##### Records provided #####

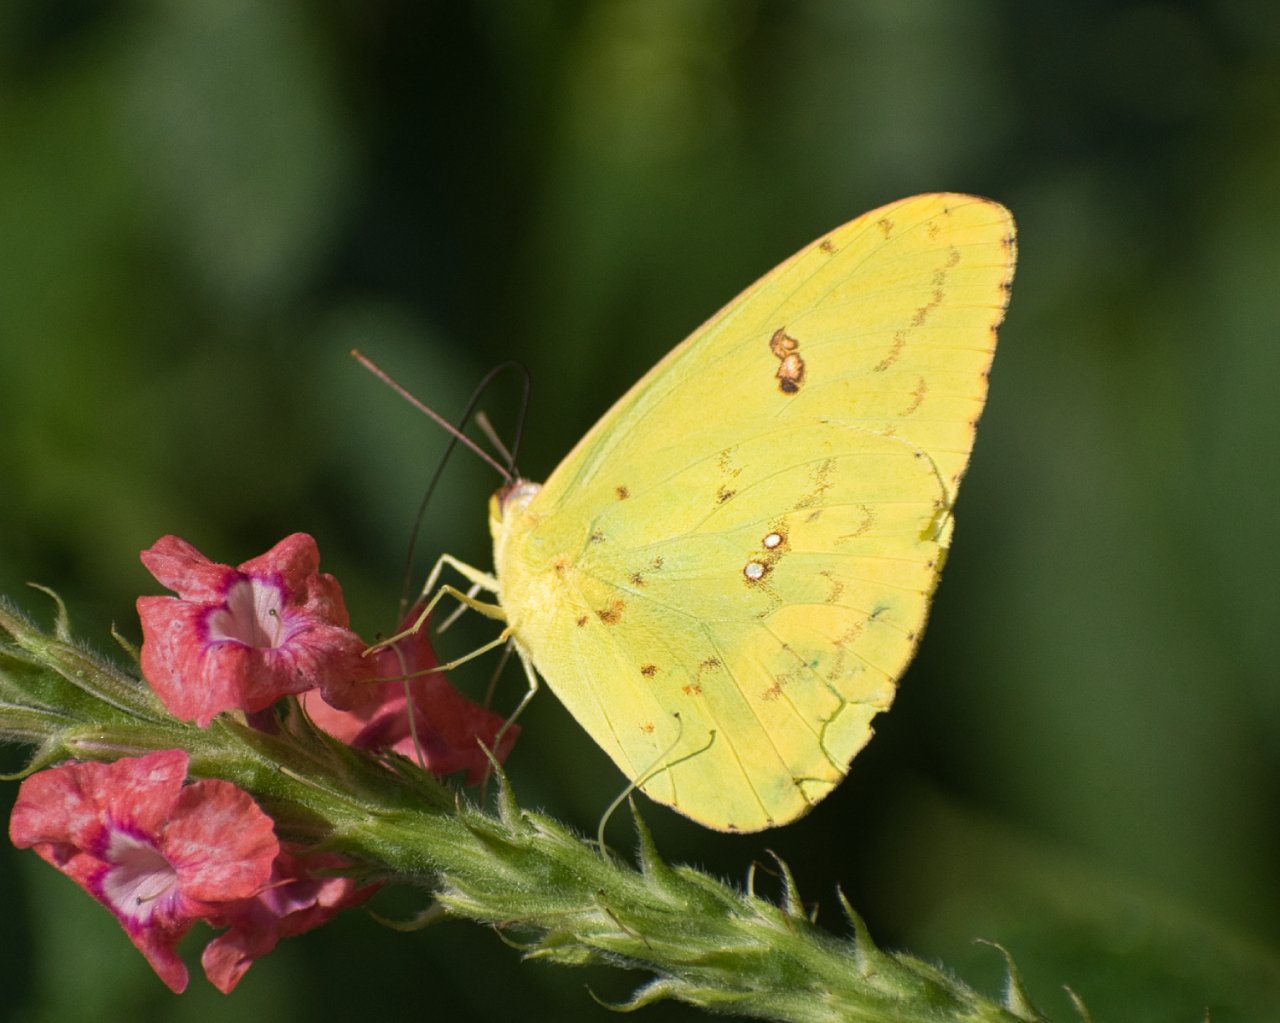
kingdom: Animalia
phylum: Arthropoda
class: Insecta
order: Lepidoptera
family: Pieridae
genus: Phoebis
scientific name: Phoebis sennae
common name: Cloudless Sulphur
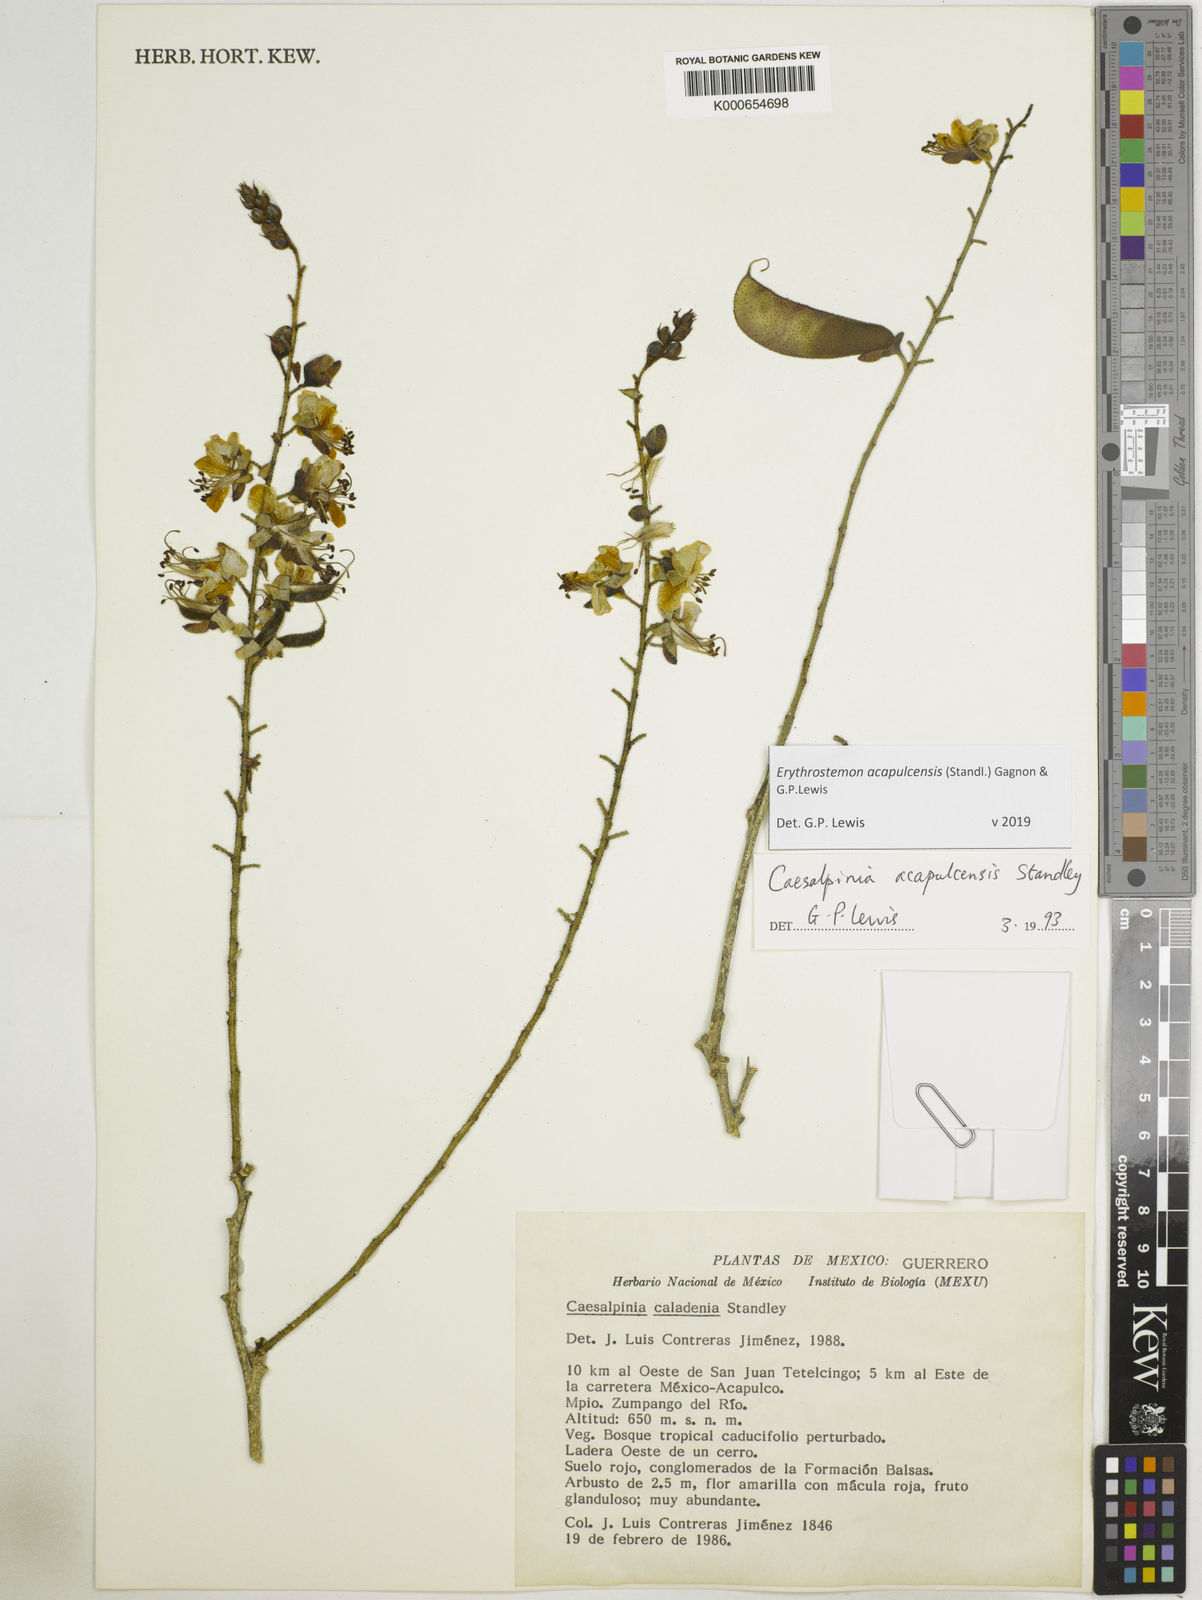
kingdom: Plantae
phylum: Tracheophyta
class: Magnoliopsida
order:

#####

Requirement => Set down every text line from the rows above word for word, leaving out the pictures.

Answer for this exercise =>
kingdom: Animalia
phylum: Arthropoda
class: Insecta
order: Lepidoptera
family: Pieridae
genus: Phoebis
scientific name: Phoebis sennae
common name: Cloudless Sulphur
kingdom: Plantae
phylum: Tracheophyta
class: Magnoliopsida
order:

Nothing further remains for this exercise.